**About this exercise**
Your copy of the data should leave out the images and match everything else exactly.

**Material provided**

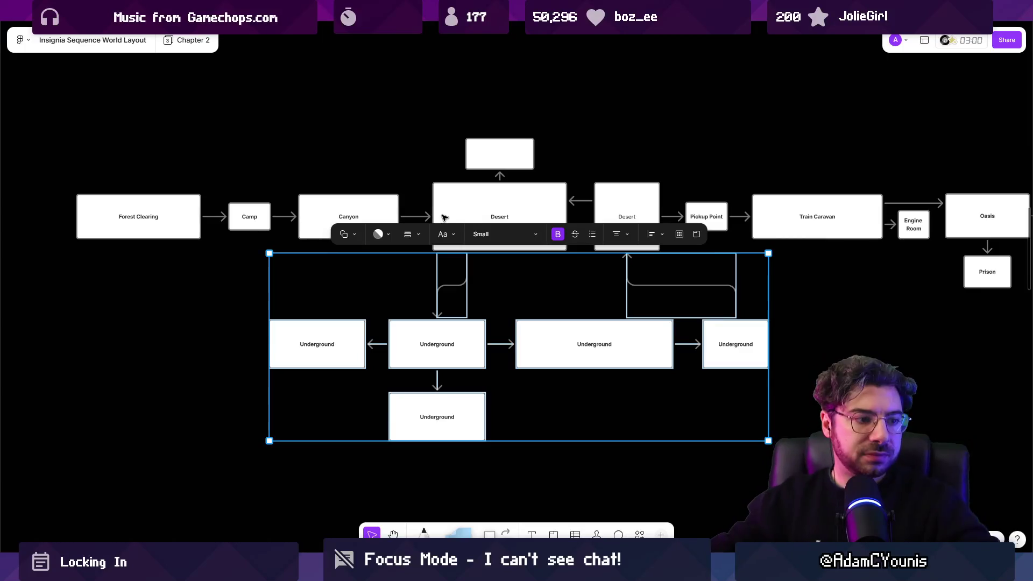
left_click(216, 297)
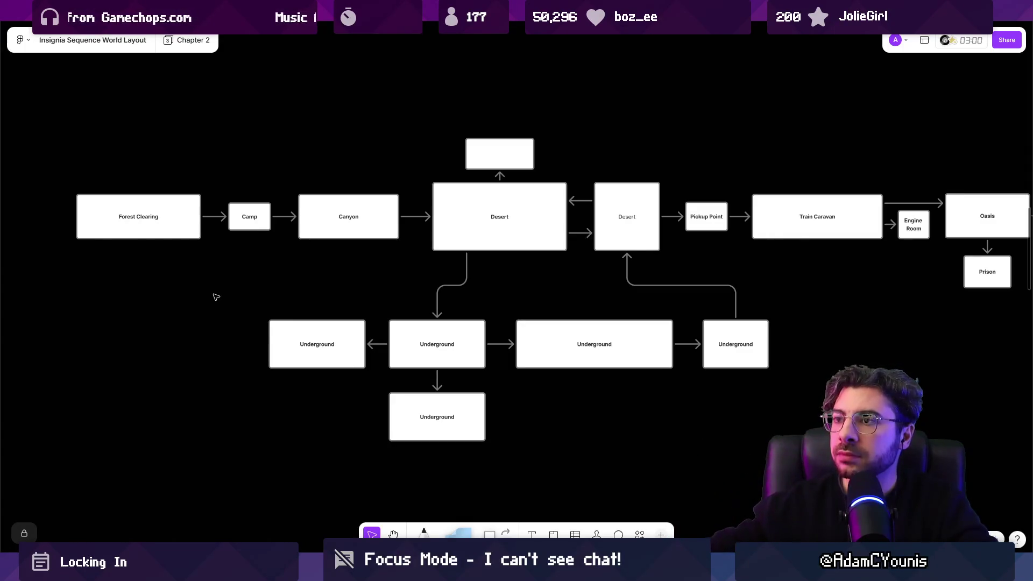
Step: Move the Naso Hills 2 node left toward Naso Hills 1 in the Insignia Graph
left_click(408, 573)
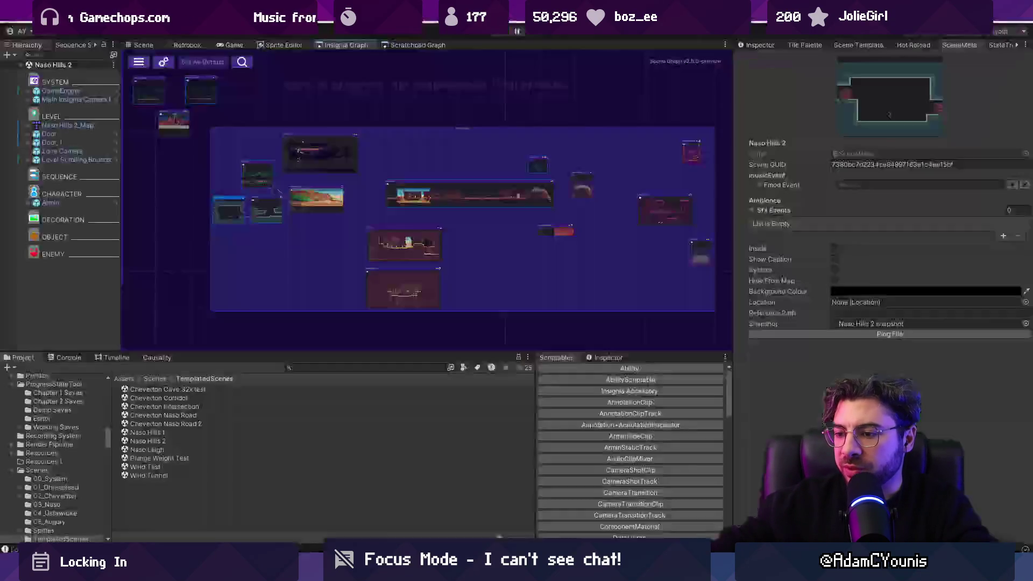
scroll(331, 234, "up", 3)
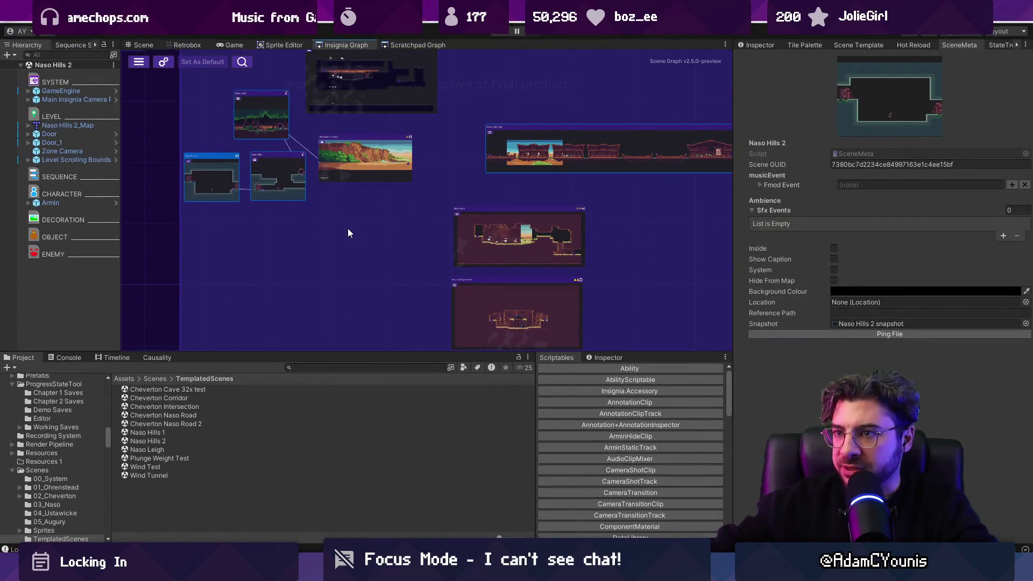
scroll(250, 155, "up", 3)
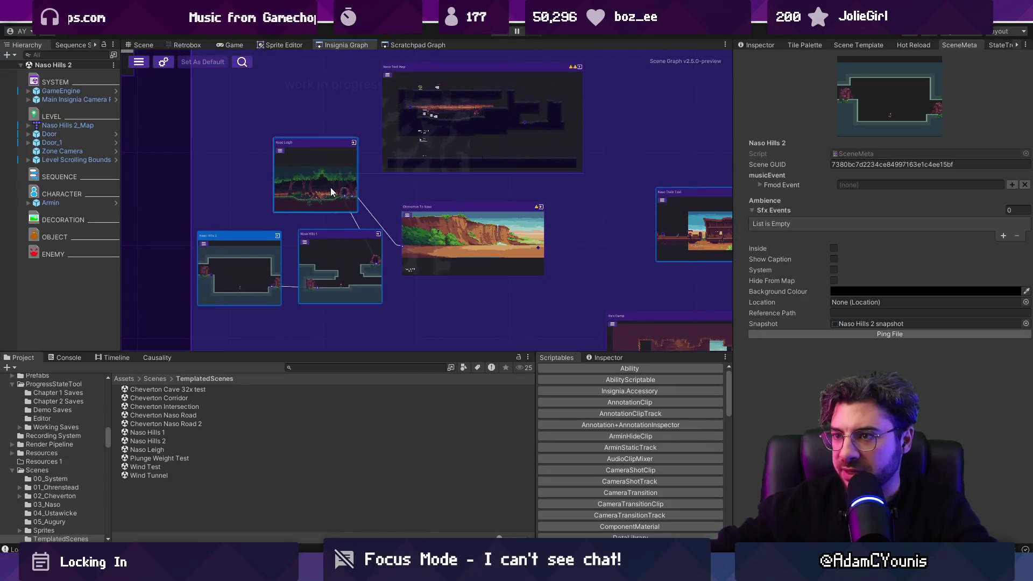
mouse_move(350, 253)
left_mouse_down()
mouse_move(342, 280)
mouse_move(328, 251)
left_mouse_up()
left_click_drag(253, 260, 192, 264)
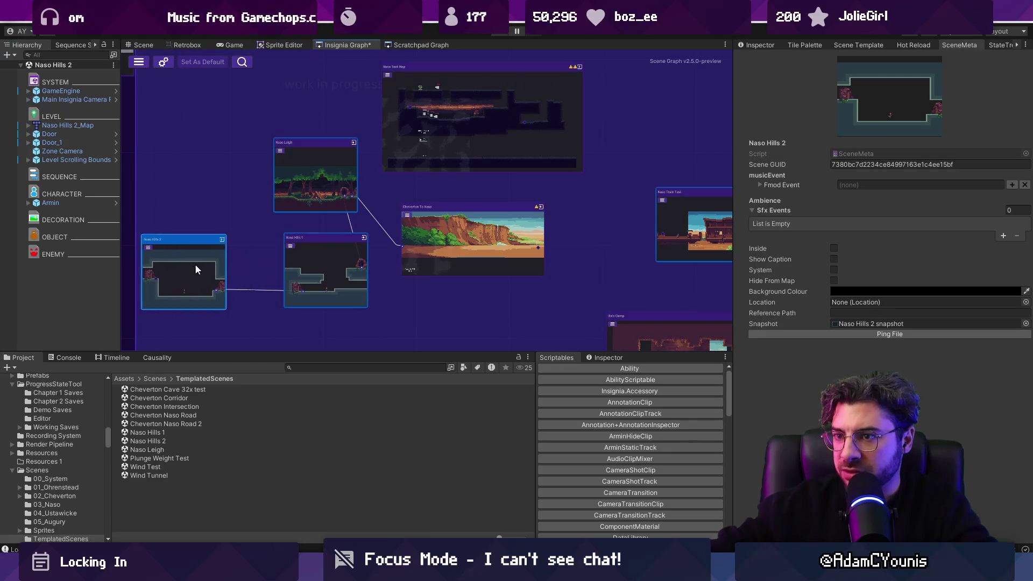
Step: Pan around the scene graph to reveal more nodes and give it more vertical room
scroll(318, 259, "down", 3)
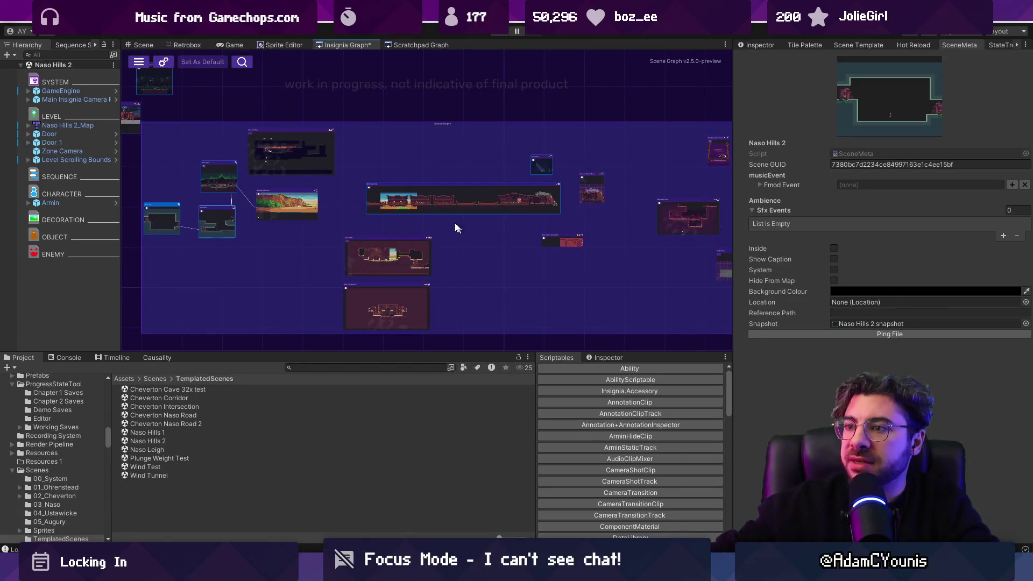
scroll(367, 236, "up", 3)
scroll(368, 241, "up", 2)
scroll(404, 195, "down", 3)
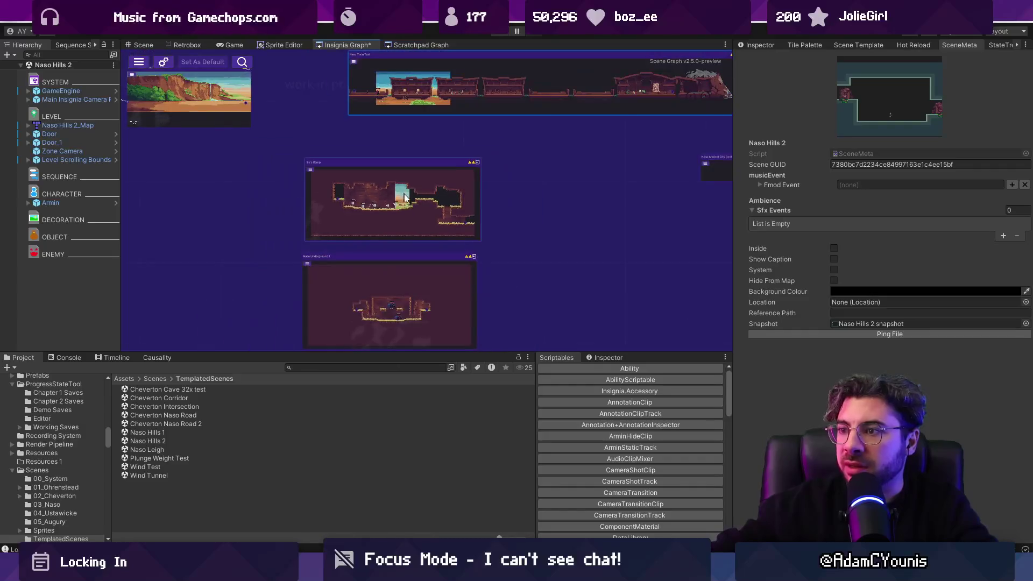
mouse_move(381, 212)
left_mouse_down()
mouse_move(594, 241)
mouse_move(569, 214)
mouse_move(495, 251)
left_mouse_up()
scroll(569, 214, "down", 2)
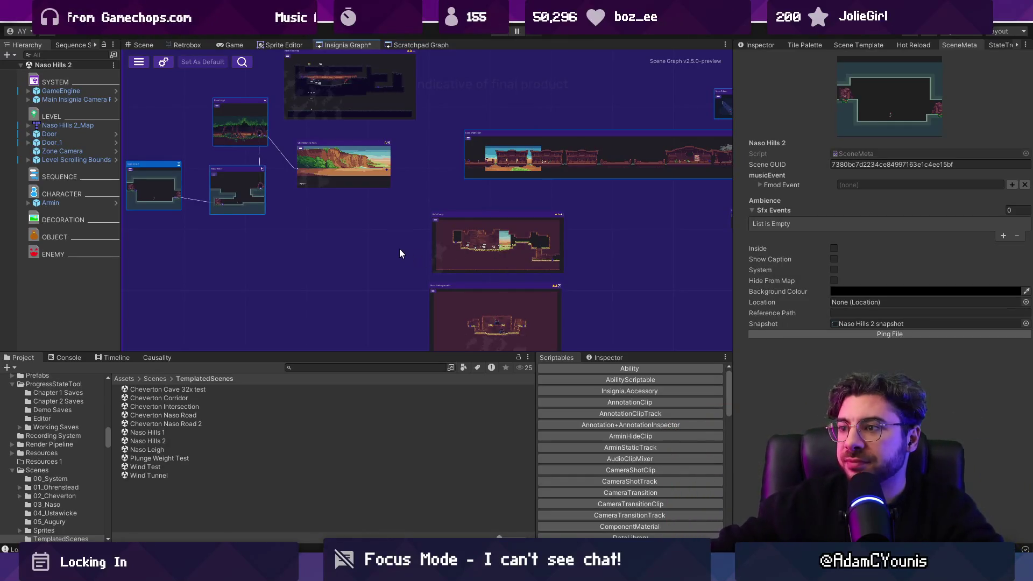
scroll(418, 244, "down", 2)
left_click_drag(386, 350, 379, 381)
left_click_drag(398, 293, 369, 303)
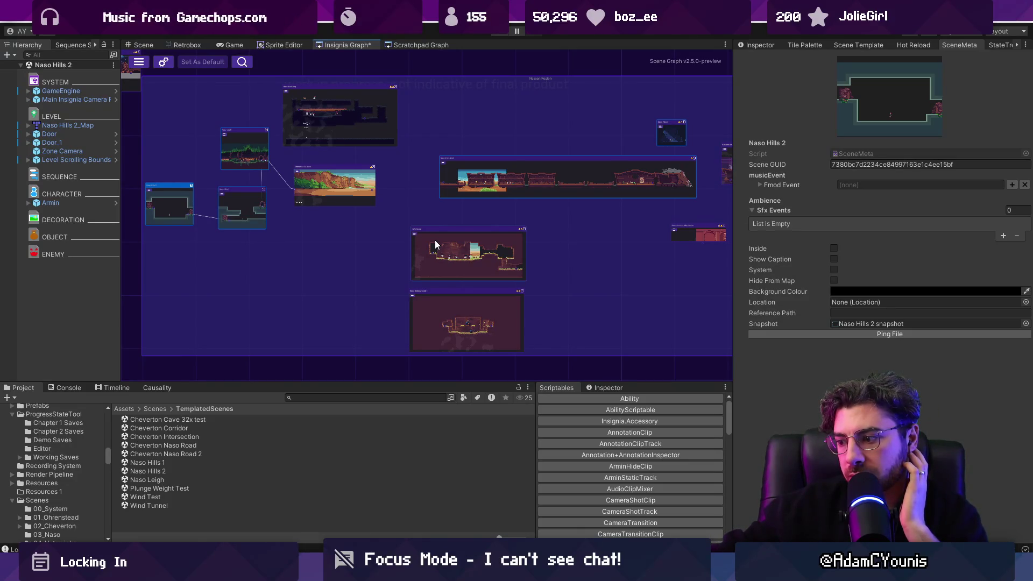
Step: Pan the graph back to its main region and minimise Unity
scroll(435, 240, "down", 3)
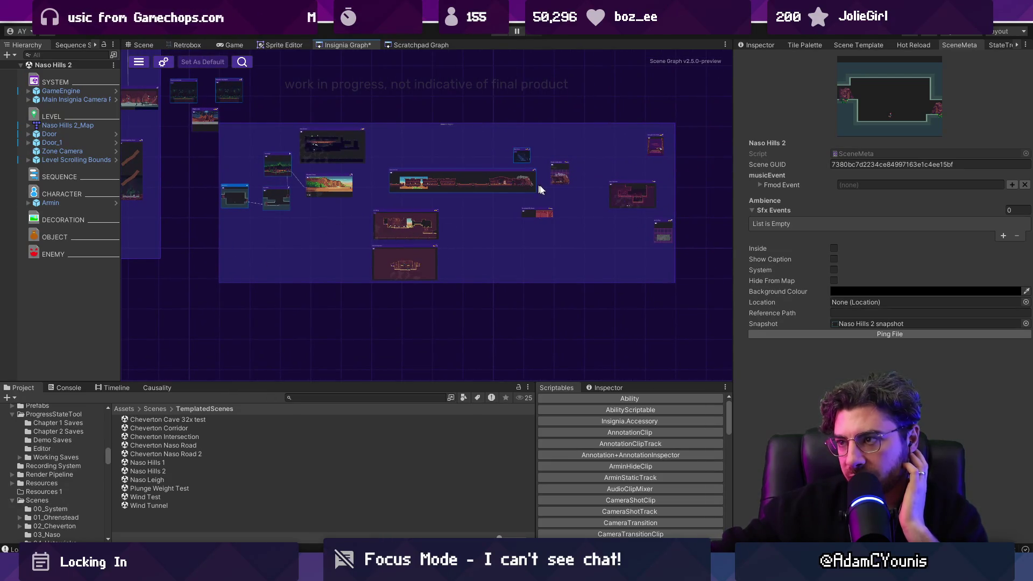
scroll(409, 185, "up", 5)
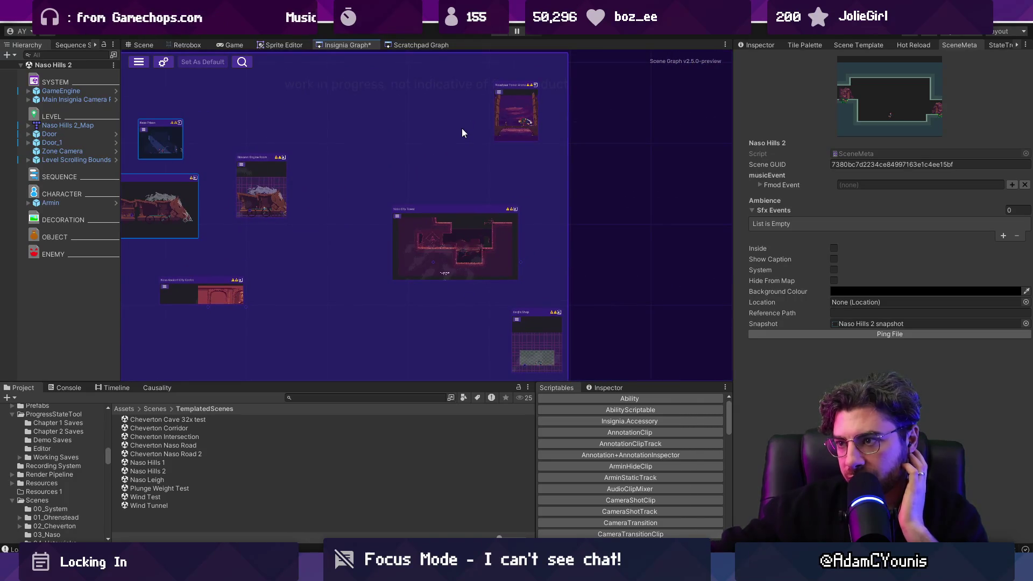
scroll(462, 129, "down", 3)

**Completed exercise**
left_click(216, 297)
Step: Move the Naso Hills 2 node left toward Naso Hills 1 in the Insignia Graph
left_click(408, 573)
scroll(331, 234, "up", 3)
scroll(250, 155, "up", 3)
mouse_move(350, 253)
left_mouse_down()
mouse_move(342, 280)
mouse_move(328, 251)
left_mouse_up()
left_click_drag(253, 260, 192, 264)
Step: Pan around the scene graph to reveal more nodes and give it more vertical room
scroll(318, 259, "down", 3)
scroll(367, 236, "up", 3)
scroll(368, 241, "up", 2)
scroll(404, 195, "down", 3)
mouse_move(381, 212)
left_mouse_down()
mouse_move(594, 241)
mouse_move(569, 214)
mouse_move(495, 251)
left_mouse_up()
scroll(569, 214, "down", 2)
scroll(418, 244, "down", 2)
left_click_drag(386, 350, 379, 381)
left_click_drag(398, 293, 369, 303)
Step: Pan the graph back to its main region and minimise Unity
scroll(435, 240, "down", 3)
scroll(409, 185, "up", 5)
scroll(462, 129, "down", 3)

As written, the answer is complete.